Some of those being added to the mix include popcorn, peanut butter, baking trays and roasting tins, smart speakers, flavoured teas, electric toothbrushes, adult hats and caps and dog treats. Meanwhile, some of the items that have been removed include three piece suites, hi-fis, washing powder, crockery sets, and envelopes.
As we all know, technology is making a bigger and bigger impact on everyday life, which is why smart speakers appear for the first time. This is reflected in the fact that these gadgets were one of the “must have” gifts over the last festive season, and so they have replaced the traditional hi-fi in the “basket”. Sadly, technology also appears to have done for the good old envelope as well, people just don’t write letters very often anymore. Letters have been superceeded by texts and e-mails as the main forms of communication among young, and perhaps not so young, members of society!

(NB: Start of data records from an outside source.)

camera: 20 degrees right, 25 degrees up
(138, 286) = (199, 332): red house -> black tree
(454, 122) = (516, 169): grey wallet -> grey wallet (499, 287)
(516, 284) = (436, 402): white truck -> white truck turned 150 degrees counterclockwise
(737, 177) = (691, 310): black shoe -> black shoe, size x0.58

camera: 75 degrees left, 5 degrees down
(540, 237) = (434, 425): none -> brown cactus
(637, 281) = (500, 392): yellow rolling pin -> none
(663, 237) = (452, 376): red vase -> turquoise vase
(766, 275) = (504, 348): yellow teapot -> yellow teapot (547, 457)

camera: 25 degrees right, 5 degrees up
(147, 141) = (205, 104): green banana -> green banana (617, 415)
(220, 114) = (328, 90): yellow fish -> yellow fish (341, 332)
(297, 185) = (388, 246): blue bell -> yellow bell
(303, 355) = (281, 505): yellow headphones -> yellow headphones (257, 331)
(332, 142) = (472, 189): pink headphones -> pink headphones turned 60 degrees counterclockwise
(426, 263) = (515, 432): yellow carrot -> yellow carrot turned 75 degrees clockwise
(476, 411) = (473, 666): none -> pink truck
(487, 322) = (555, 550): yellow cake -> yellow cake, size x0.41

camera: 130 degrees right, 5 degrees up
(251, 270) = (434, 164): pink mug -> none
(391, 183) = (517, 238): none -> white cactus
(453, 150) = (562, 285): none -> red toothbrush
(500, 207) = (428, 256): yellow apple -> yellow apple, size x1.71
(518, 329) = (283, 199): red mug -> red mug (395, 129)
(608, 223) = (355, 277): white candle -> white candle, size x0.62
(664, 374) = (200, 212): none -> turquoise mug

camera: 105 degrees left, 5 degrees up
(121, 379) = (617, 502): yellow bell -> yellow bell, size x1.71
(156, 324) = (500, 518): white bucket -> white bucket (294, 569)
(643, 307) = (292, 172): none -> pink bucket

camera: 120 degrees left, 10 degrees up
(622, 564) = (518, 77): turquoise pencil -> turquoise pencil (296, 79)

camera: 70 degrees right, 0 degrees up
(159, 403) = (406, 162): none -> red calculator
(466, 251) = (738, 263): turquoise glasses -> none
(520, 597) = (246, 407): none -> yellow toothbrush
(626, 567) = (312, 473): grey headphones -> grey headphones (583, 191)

The inclusion of baking trays and roasting tins is driven by the popularity of shows like The Great British Bake Off and the many other cookery programmes that bombard our TV screens on a regular basis; programmes that are credited with an upsurge in our desire to bake and make at home.
And apparently we are all turning to hats, not traditionally to keep our heads warm across the chilly winter months, but more as a fashion accessory. Or perhaps we wear them more as we take our dogs for a walk and then reward our four legged friends with a treat on our return, hence dog treats appearing in the list this year.
Commenting on this year’s basket of goods, senior ONS statistician Philip Gooding said:
‘We want to reflect modern spending habits, and the alterations we have made highlight shifting consumer behaviour, whether that is in technology, the home, or the way we communicate with one another.
‘It is important to remember that we change a small percentage of the overall “basket”. This year we’ve added 16 items, removed 10 and modified 16, while leaving 688 unchanged.’